> _GIVEN PASSAGE_:
Back in the 1980s the nature of the old French luxury houses changed forever, and most obviously in that they were no longer family businesses any more. A new generation of businessmen appeared on the scene only interested in seeing return on their investment while the old masters were suspended from management; marketing specialists came along and dismissed artistic directors. In January 1989, Midland Bank management, the new British partner of Lanvin, bought 34 per cent of the fashion house shares and decided to dislodge Meryl Lanvin, on the basis that the company would bring solid returns through her ready-to-wear dresses and perfumes. The announcement was made on May 26 1989. Earlier that month Bernard Arnault, head of LVMH, made his first sensational appointment replacing Marc Bohan, who created Christian Dior collections for almost thirty years, with Gianfranco Ferré. Other yet more scandalous appointments would follow.
The retirement of Meryl Lanvin was not widely publicised of course. Claude Montana replaced her in just one season and created five phenomenal Lanvin couture collections, which were legendary but loss-making. After that a number of art directors came and went like ships in the night, until one day in 2002 Alber Elbaz stormed into Lanvin after his fiasco at YSL; and we all know what happened next. Elbaz sent the fashion house nuclear over the next few seasons, turning Lanvin from a straight-laced, old-school French fashion house into one of the leading global fashion brands as it remains until this day.
This dress was designed at the end of the 1980s or beginning of the 1990s and shows that the legendary Elbaz style with its emphatic lines, rough fit, and extravagance, did not come out of the blue. That crazy lemon shade with those over-the-top black dots were the manifestation of the glamorous self-confident spirit of the 1980’s. Though its complex form goes beyond the power women aesthetic, the decollete has the acute-angle lines, the skirt is made of inlays, and the use of coarse textiles resembles the famed Balenciaga’s silk gazar. However, the key point here is that the combination of colour and shape (a dress and a balloon-sleeved bolero jacket) is what makes this outfit totally capture the zeitgeist. When wearing this type of clothes you must take care in accessorizing since without a doubt you will be in the spotlight. So don’t go over the top; restrain yourself, for example, by adding just a pair of expressive earrings.

(Saved entries)
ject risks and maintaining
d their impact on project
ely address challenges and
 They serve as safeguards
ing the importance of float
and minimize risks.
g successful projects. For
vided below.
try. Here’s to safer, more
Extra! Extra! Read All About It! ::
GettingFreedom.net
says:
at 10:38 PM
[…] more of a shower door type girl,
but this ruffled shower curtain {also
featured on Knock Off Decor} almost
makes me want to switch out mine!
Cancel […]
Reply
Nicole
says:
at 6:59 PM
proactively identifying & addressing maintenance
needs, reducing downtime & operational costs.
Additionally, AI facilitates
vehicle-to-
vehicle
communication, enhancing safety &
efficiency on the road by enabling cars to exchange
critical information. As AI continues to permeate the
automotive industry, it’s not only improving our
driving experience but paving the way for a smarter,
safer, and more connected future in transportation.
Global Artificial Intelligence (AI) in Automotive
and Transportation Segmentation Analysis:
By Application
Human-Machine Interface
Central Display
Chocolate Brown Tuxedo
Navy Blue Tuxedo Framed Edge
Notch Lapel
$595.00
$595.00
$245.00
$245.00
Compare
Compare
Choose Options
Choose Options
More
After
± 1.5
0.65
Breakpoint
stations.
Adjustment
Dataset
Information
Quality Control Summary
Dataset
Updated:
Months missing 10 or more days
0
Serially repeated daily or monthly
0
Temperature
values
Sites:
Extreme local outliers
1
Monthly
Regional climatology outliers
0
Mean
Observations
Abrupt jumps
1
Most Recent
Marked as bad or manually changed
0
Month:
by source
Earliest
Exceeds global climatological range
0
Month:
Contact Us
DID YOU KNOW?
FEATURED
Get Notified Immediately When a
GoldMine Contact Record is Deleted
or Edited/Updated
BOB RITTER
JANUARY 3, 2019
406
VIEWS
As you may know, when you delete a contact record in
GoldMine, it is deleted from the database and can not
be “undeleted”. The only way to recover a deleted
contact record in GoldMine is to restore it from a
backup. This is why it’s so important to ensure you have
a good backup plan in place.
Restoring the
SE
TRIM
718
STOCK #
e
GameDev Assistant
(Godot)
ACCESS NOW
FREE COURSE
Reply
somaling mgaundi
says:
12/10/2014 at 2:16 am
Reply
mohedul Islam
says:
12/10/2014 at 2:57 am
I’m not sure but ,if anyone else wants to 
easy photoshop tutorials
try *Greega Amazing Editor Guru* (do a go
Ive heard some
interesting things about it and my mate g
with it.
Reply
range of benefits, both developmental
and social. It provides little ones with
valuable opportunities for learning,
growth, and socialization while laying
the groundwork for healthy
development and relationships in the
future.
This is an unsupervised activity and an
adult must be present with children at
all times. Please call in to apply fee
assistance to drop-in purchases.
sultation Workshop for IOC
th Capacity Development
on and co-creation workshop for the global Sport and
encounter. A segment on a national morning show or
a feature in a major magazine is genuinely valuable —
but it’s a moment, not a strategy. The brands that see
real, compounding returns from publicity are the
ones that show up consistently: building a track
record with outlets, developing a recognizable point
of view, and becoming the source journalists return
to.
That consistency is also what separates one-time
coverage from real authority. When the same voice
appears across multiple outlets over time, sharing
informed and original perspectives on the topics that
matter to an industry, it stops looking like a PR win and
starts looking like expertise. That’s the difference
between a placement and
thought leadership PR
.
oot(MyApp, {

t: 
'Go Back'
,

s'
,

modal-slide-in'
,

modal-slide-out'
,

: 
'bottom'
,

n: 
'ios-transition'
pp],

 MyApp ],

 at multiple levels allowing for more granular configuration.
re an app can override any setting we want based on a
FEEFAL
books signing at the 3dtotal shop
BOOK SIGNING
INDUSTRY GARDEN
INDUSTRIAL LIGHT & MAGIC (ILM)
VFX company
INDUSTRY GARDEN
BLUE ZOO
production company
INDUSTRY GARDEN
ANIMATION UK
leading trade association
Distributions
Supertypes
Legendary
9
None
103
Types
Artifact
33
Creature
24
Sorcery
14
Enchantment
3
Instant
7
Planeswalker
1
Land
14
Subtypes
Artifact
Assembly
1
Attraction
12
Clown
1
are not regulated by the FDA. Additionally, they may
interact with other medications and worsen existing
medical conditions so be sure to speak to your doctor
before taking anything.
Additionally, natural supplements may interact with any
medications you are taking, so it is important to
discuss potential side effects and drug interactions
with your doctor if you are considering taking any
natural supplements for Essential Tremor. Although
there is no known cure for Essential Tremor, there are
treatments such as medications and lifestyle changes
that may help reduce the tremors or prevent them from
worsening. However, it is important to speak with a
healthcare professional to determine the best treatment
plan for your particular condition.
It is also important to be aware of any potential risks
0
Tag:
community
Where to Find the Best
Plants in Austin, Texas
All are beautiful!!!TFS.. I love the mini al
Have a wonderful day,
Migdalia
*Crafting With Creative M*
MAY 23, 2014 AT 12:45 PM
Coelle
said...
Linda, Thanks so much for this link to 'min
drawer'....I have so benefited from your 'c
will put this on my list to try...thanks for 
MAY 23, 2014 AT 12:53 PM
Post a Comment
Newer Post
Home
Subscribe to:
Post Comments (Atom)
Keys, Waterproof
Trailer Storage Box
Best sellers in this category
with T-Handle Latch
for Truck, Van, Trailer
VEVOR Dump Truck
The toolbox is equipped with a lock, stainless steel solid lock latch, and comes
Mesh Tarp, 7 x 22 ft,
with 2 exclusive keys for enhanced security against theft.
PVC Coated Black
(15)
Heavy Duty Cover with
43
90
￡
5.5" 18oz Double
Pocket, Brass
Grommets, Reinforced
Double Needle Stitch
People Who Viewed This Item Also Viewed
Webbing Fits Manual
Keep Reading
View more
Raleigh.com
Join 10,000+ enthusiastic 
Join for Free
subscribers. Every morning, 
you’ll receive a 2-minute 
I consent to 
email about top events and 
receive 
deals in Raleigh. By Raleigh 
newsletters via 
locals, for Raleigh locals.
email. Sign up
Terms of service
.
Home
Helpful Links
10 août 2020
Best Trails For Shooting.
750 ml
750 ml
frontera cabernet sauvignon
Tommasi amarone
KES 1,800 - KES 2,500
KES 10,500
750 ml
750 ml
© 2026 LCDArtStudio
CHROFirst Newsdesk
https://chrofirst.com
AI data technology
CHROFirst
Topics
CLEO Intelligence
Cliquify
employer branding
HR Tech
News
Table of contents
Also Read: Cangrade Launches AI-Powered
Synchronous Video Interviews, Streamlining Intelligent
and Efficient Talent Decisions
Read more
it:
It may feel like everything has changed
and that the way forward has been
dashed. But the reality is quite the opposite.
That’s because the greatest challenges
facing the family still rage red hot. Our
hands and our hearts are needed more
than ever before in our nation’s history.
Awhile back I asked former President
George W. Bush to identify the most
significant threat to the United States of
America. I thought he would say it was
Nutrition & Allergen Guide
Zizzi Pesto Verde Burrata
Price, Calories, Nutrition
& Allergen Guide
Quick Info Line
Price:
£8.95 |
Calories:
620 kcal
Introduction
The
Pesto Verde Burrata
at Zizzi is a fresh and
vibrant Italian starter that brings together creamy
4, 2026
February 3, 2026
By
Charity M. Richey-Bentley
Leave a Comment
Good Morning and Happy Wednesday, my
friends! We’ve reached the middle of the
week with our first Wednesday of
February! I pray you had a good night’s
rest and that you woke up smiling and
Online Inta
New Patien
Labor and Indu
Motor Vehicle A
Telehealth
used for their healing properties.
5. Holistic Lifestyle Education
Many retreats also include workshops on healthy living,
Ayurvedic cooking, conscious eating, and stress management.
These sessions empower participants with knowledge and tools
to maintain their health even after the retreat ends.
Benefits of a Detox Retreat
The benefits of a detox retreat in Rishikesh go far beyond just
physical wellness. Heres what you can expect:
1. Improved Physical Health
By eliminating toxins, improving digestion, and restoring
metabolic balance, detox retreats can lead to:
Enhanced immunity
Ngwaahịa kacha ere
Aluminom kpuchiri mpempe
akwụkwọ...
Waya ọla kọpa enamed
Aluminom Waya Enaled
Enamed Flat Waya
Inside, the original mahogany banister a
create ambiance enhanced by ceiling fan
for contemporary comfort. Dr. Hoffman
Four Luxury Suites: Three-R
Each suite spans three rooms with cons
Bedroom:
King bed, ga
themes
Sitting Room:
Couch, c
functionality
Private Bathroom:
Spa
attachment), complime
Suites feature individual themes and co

> _YOUR TASK_:
Decide whether each statement below agrees with the passage on Lanvin. For each, answer yes or no and quote the deciding words from the passage.
1. Midland Bank management bought 34 per cent of the fashion house's shares in January 1989.
2. Claude Montana's Lanvin couture collections made a profit.
3. Alber Elbaz came to Lanvin in 2002.

> _SOLUTION FOR THIS EXERCISE_:
1. Yes: "In January 1989, Midland Bank management, the new British partner of Lanvin, bought 34 per cent of the fashion house shares"
2. No: "which were legendary but loss-making"
3. Yes: "until one day in 2002 Alber Elbaz stormed into Lanvin after his fiasco at YSL"